To determine if modulation of SMARCA4, SMARCA2, and SMARCC1 results in tumor suppressive effects in vivo, eight Ras-Tg (H-ras12V homozygous transgenic) male mice in which HCC develops at approximately 15 to 18 weeks of age were examined for SMARCA4 from 14 weeks of age. Liver-specific delivery reagent Invivofectamine mixed with target mouse siRNA (si-Smarca4) or SMARCC1 siRNA (si-Smarcc1), or Turbofect mixed with mouse SMARCA2 expression plasmid (pBJ-Smarca2) was intravenously injected (Fig. 3E). Liver HCC of mice was confirmed by ultrasonography (Philips, Amsterdam, Nederland) from 14 weeks of age to 24 weeks of age when livers were obtained, and the weight and tumor mass number of the obtained livers were confirmed, and they were disrupted to analyze SMARCA4, SMARCA2 and SMARCC1 by Western blot analysis. The expression of was confirmed.

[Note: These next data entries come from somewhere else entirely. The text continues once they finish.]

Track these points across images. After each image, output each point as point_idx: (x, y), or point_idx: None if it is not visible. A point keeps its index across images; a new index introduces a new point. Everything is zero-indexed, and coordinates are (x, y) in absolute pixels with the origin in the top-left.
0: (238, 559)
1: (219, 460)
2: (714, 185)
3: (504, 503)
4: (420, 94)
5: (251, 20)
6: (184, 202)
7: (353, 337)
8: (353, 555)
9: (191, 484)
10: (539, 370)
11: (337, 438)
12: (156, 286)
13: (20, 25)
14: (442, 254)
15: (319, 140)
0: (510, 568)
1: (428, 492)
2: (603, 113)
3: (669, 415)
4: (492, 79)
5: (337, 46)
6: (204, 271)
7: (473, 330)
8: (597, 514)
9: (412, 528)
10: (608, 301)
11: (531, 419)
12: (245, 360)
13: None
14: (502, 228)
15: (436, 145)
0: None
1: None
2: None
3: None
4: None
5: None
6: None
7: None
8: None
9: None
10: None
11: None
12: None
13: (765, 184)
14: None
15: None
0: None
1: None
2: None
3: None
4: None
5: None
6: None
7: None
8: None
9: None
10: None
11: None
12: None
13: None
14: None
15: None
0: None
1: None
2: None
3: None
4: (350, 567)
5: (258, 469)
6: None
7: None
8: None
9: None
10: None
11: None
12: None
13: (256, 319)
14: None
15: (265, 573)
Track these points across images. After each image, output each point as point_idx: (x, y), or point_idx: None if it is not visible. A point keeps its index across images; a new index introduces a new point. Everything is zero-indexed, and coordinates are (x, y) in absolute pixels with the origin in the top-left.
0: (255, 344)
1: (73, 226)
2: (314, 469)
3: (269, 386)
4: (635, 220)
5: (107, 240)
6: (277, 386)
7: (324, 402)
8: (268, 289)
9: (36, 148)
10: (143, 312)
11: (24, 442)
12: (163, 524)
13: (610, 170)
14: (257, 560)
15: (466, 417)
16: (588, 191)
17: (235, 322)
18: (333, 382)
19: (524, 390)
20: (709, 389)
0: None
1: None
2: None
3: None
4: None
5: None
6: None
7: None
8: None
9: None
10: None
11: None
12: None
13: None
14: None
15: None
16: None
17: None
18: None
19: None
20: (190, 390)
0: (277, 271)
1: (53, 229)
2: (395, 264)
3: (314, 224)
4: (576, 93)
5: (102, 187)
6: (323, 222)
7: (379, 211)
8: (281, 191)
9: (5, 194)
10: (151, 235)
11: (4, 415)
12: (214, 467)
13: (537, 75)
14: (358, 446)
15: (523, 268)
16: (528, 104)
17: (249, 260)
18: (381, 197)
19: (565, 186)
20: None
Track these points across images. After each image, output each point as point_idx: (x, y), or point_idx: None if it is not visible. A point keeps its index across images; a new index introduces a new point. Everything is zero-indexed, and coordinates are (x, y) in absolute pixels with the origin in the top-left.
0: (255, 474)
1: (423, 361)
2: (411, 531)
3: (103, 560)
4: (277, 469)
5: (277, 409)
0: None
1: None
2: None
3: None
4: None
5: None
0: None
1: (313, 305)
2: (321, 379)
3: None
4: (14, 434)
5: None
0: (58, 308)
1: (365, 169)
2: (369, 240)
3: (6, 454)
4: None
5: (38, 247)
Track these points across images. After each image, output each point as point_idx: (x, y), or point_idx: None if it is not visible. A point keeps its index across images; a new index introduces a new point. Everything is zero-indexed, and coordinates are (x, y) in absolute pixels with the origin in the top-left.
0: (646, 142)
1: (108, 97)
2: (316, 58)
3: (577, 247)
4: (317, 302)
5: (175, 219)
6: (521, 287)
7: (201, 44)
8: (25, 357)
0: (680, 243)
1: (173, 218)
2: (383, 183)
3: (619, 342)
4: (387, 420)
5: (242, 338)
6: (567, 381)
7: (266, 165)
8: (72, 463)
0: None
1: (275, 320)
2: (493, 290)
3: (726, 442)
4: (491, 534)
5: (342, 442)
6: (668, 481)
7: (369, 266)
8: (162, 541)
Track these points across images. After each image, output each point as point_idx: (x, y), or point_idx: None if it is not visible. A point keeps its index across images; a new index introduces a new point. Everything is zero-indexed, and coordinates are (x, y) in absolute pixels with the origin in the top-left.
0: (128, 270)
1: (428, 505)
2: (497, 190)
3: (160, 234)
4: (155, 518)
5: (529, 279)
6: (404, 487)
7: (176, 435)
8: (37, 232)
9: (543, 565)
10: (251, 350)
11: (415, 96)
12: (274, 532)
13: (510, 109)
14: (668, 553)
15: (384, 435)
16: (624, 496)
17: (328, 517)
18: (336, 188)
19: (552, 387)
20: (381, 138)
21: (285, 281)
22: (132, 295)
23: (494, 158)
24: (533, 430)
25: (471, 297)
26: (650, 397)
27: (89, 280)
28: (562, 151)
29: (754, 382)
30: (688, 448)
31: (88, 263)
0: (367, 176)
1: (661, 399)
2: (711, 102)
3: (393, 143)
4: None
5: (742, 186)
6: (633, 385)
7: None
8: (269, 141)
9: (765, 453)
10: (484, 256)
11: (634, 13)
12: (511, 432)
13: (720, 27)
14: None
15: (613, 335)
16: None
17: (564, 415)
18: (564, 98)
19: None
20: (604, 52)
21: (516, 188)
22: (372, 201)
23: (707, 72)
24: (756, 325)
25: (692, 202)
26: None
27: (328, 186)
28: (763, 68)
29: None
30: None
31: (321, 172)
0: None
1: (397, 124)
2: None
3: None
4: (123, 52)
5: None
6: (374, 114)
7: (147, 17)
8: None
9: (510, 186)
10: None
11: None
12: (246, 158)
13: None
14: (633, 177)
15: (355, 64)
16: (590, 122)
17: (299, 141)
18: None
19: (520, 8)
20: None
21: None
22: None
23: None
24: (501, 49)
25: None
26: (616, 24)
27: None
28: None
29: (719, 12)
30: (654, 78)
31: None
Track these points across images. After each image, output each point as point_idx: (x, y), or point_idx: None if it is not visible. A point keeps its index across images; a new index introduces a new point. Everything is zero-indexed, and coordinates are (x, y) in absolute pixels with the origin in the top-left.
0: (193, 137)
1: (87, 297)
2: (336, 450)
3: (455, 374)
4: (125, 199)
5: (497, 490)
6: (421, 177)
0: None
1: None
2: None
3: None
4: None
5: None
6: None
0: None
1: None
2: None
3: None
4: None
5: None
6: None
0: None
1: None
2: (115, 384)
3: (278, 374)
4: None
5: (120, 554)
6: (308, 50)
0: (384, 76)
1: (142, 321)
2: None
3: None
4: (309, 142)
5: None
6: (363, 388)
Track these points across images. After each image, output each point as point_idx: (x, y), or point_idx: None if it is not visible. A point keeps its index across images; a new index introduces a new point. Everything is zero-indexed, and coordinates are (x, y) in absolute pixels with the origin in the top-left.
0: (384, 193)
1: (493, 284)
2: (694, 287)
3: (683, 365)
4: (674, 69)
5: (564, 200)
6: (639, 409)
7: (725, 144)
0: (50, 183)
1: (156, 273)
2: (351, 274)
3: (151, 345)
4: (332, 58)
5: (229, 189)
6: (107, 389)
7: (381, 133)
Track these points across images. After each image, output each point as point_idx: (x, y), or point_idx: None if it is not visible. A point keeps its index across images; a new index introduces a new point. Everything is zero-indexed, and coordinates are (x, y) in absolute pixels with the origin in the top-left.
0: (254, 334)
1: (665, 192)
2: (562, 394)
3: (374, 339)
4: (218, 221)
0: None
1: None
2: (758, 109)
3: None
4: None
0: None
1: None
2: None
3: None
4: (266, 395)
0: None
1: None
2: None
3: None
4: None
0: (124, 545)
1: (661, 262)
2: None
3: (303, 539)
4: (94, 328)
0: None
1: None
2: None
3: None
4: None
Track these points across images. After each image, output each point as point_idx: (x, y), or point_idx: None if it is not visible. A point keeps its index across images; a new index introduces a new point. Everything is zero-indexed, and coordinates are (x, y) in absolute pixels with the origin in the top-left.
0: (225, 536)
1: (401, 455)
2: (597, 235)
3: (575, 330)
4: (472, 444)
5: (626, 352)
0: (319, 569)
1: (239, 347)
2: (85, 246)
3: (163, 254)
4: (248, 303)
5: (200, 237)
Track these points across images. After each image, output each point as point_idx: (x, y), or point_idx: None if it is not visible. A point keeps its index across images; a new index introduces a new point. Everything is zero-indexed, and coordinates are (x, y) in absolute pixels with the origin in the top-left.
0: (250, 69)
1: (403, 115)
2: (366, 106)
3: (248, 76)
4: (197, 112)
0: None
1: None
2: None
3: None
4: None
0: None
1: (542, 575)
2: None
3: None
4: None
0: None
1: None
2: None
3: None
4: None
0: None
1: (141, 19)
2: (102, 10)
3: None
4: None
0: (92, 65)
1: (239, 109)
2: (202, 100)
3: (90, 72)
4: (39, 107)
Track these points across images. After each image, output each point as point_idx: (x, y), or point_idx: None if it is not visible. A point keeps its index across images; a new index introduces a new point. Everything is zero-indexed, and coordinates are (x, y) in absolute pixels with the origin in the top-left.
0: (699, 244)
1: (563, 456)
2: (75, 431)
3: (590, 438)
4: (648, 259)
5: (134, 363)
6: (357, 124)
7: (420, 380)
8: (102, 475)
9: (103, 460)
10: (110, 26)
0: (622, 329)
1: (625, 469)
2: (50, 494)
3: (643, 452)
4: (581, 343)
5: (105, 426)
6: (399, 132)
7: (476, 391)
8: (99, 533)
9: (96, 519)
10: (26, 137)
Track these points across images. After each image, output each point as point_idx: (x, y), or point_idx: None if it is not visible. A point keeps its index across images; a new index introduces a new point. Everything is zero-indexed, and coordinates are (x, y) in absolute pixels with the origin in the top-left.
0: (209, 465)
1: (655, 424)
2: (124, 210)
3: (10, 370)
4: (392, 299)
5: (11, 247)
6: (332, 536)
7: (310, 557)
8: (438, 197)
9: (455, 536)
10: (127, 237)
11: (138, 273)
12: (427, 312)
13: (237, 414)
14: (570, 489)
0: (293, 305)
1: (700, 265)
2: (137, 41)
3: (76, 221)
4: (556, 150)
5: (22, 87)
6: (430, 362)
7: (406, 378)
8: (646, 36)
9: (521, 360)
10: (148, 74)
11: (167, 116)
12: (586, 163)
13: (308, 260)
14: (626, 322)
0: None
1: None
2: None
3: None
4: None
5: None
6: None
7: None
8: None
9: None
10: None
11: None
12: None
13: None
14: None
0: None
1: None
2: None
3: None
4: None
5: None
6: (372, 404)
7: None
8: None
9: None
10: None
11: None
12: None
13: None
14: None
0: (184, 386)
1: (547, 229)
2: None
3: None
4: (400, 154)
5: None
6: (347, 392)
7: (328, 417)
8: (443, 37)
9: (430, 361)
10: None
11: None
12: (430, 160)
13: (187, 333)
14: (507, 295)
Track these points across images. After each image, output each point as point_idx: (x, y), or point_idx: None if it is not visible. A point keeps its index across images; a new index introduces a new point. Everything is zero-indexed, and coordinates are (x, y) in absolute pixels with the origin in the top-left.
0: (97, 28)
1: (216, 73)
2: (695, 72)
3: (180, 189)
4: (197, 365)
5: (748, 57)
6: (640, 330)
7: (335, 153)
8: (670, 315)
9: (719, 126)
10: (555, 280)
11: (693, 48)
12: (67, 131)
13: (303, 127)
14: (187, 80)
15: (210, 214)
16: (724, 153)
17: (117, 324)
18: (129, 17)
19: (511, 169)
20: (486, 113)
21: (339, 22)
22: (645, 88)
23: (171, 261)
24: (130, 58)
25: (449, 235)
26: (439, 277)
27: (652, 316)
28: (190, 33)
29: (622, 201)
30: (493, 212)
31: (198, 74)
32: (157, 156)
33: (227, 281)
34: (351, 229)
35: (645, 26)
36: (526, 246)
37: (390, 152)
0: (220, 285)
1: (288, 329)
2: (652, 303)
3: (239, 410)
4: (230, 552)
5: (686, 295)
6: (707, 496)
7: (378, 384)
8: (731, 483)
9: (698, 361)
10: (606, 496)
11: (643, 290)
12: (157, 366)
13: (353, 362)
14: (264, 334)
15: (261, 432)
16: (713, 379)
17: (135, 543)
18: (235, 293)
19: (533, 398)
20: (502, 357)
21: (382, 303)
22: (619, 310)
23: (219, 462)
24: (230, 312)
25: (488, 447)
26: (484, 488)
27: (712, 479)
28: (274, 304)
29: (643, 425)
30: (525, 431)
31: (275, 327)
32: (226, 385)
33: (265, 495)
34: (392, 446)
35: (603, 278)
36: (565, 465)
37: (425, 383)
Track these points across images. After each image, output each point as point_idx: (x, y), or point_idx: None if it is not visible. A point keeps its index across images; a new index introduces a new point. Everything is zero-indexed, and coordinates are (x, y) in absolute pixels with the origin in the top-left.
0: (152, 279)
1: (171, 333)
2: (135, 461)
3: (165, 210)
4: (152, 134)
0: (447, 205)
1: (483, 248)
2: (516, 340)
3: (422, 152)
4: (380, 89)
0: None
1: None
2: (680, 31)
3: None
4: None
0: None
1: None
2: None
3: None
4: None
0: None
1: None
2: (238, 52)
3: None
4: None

As a result, HCC was detected from 18 weeks of age in the control mice (si-Cont), and many large HCCs occurred in 3 out of 4 mice. On the other hand, no HCC was detected in the si-Smarca4-treated mice until 24 weeks of age. However, HCC was detected at 20 weeks of age in the si-Smarcc1-treated mice and the pBJ-Smarca2-treated mice, and relatively small HCC developed in 3 out of 4 mice. Total liver weight change and tumor mass number indicated that target-inhibition of SMARCA4 was remarkably effective in reducing tumor burden. In addition, as a result of Western blot analysis, suppression of Smarca4 and Smarcc1 and increased expression of Smarca2 were confirmed in the liver tissues of each group of mice (FIG. 3F).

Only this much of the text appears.